I’m in a funk with writing. I’m uninspired by “unfinished amends” and “unmanagability,” though Carole said she would write a guest post about unmanagability. We’ll see. I know that the unmanagability of sobriety is nothing, nothing compared to the unmagaability of drinking. My life was unmanagable then to the point that it was in serious jeopardy, caused by me. I have not done that to myself in sobriety. I don’t know about unfinished amends. I suppose I will never have apologized for all I should apologize for, and I never will have changed everything I should change.
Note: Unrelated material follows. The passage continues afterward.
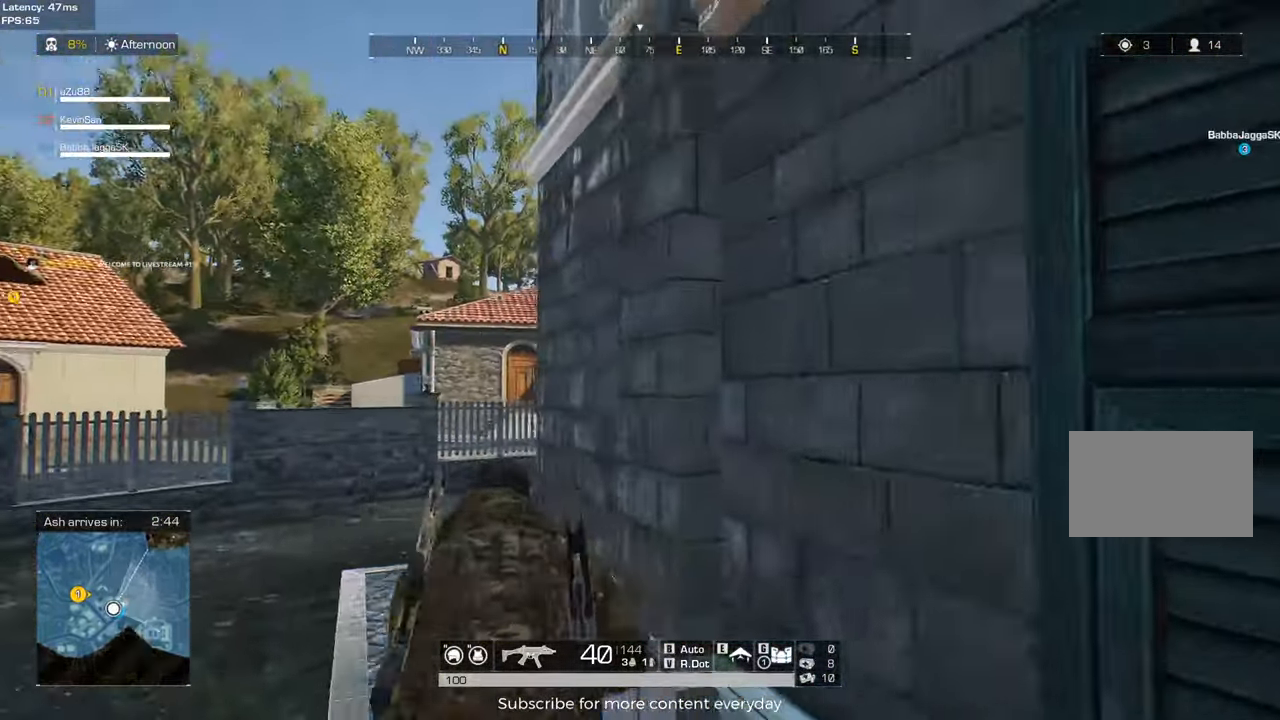
{"keys": ["a", "shift", "w"], "mouse": [], "events": []}
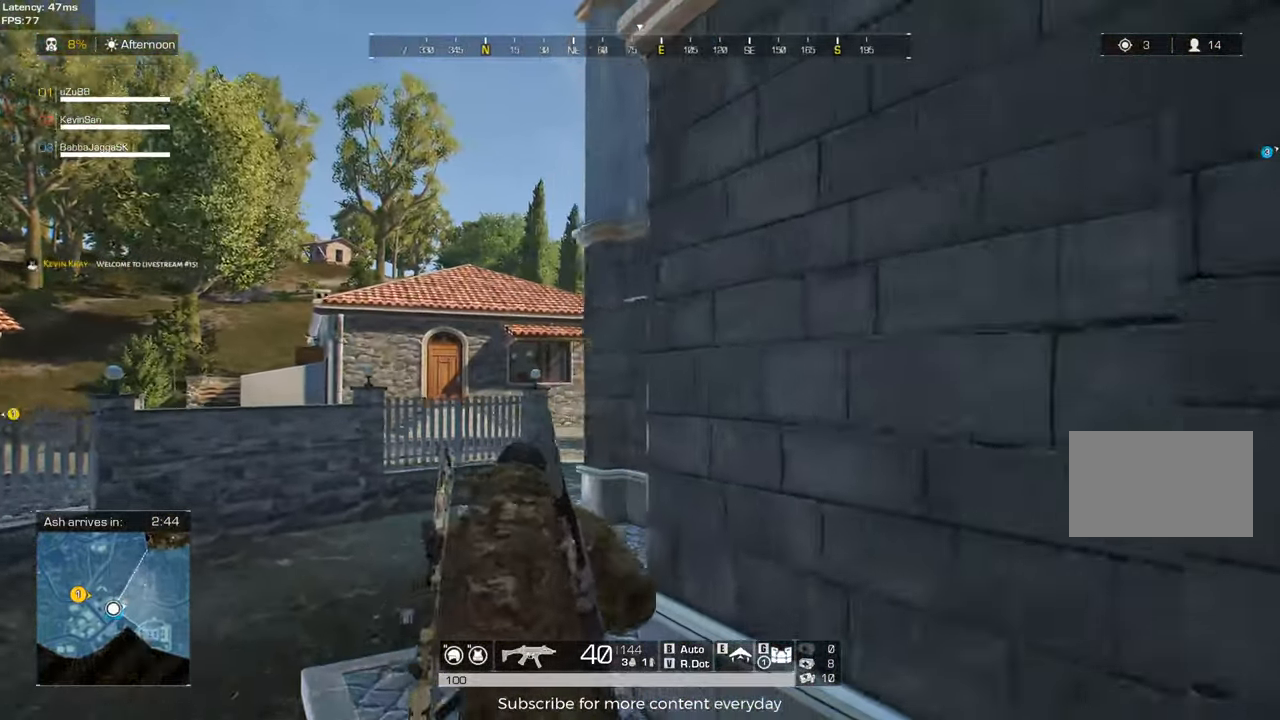
{"keys": ["a", "shift", "w"], "mouse": [], "events": [[150, "a", "up"], [383, "a", "down"]]}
Our weather is finally a big cooler. It’s really very nice. Warm enough to have the windows open and not too hot. I’m looking forward to the rhythm of the fall and “settling in” with the growing kittens. My daughter starts the second year of her master’s, having made it through the first. I worry about her cat, her car, and her snow, but I try not to worry too much. It also stresses me to think of leaving the animals to go visit her, and of her bringing her animals to come visit us. This is something I actively work on getting over, though, because I want the animals, and I want the visits, and I’m not being unreasonable with any of the people or animals. I’m blessed, really blessed, to have pet sitters who are wonderful, and who I can pay.
My son moved out of what used to be his student housing into a place closer to his work. He has two tiny adorable foster kittens and it just amuses me so much that he’s doing this, allergies be damned. It is so much better for those babies to be in a house than in the shelter, plus he takes on the expense of feeding and littering them and the shelter can take in more.
And across the street, Phyllis’ family is having a yard sale, selling some of her things (among others).
I think that in order to get over the writing funk, I’m going to have to “just do it.”